#### Revision comparison data:
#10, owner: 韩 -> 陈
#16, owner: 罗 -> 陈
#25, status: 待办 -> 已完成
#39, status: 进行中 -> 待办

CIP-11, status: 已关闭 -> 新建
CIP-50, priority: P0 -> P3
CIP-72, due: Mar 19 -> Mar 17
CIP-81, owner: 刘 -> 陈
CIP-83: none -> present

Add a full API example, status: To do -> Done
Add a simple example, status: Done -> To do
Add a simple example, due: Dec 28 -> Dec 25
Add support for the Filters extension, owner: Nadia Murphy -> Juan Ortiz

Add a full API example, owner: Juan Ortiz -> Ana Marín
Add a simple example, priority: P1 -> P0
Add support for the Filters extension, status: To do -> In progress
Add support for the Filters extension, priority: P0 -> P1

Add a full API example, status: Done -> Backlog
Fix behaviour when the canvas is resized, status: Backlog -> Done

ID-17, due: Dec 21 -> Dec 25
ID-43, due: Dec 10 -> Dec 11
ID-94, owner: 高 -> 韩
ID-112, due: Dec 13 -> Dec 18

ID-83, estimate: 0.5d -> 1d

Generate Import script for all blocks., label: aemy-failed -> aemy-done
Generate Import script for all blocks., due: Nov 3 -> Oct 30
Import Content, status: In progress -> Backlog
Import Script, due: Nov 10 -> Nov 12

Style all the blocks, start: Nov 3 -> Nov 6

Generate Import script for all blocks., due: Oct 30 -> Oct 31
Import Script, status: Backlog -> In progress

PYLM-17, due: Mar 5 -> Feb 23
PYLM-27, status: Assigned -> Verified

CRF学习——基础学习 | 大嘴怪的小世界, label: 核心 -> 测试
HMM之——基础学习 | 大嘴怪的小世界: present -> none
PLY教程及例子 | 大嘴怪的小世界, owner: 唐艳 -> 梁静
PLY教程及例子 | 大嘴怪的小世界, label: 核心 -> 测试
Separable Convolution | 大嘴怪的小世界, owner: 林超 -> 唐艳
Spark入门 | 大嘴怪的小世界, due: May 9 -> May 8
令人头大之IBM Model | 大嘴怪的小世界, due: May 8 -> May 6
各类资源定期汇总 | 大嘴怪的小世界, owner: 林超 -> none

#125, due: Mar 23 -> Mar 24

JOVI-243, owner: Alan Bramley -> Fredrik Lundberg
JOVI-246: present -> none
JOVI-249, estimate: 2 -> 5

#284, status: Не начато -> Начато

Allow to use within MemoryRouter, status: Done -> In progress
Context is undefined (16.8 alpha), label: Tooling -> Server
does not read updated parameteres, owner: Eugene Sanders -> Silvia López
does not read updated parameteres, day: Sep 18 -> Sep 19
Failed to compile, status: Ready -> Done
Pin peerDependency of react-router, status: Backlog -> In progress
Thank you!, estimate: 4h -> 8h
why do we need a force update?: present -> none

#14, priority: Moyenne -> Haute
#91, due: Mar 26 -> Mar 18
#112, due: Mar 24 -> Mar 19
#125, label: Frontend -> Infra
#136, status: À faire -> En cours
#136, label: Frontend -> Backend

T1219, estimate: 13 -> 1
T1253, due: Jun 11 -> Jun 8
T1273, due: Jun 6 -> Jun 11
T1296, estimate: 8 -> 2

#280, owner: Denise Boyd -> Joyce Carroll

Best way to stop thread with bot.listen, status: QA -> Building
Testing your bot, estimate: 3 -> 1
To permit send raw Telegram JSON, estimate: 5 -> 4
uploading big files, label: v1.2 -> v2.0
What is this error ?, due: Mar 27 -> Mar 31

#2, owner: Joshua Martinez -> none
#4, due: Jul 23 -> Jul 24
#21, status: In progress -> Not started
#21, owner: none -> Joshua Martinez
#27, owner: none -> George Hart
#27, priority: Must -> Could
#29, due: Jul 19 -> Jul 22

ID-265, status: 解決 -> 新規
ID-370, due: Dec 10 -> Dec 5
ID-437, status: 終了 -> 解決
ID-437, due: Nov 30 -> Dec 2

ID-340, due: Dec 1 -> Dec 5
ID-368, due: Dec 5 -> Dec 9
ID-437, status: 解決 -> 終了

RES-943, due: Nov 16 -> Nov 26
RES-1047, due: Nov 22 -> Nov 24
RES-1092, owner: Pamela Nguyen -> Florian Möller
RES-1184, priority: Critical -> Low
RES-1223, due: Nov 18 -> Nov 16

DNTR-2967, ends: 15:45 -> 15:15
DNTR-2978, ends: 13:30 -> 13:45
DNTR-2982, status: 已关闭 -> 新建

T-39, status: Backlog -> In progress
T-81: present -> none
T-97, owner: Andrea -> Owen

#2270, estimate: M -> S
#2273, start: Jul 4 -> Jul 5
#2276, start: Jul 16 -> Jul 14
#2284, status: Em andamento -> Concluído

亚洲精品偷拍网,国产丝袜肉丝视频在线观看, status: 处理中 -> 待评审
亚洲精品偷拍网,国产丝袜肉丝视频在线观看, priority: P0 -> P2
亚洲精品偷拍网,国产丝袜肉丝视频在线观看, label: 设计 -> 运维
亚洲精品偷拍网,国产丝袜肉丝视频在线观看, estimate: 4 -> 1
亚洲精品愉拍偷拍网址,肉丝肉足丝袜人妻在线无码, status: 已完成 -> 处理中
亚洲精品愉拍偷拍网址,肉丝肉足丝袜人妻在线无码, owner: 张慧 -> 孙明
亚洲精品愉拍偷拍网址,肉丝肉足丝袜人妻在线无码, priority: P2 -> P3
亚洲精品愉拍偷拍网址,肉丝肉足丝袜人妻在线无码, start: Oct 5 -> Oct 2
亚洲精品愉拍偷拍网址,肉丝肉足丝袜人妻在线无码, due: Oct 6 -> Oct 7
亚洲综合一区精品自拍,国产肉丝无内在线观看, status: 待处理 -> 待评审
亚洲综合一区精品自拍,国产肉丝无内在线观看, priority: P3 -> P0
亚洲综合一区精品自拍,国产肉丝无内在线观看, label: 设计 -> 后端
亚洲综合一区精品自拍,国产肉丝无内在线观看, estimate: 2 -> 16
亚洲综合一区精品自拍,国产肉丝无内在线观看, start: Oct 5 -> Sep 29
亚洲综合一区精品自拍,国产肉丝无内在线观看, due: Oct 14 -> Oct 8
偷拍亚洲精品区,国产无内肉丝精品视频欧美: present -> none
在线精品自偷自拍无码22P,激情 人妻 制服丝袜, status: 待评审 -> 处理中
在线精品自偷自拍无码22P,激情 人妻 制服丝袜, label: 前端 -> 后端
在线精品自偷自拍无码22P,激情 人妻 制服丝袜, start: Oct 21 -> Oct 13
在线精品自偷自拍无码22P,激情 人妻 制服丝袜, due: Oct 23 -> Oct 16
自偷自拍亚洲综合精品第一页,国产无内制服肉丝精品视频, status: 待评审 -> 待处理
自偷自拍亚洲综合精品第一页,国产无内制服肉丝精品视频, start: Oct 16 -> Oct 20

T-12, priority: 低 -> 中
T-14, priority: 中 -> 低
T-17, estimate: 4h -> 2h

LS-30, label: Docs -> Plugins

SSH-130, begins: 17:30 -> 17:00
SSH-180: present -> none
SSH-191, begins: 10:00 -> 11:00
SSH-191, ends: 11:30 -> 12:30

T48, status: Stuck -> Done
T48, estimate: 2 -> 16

#### Problem description:
Nothing but the lines from the beginning of the records through the line with "Add a simple example, priority: P1 -> P0" should appear, each printed exactly.

#### Answer box:
#10, owner: 韩 -> 陈
#16, owner: 罗 -> 陈
#25, status: 待办 -> 已完成
#39, status: 进行中 -> 待办

CIP-11, status: 已关闭 -> 新建
CIP-50, priority: P0 -> P3
CIP-72, due: Mar 19 -> Mar 17
CIP-81, owner: 刘 -> 陈
CIP-83: none -> present

Add a full API example, status: To do -> Done
Add a simple example, status: Done -> To do
Add a simple example, due: Dec 28 -> Dec 25
Add support for the Filters extension, owner: Nadia Murphy -> Juan Ortiz

Add a full API example, owner: Juan Ortiz -> Ana Marín
Add a simple example, priority: P1 -> P0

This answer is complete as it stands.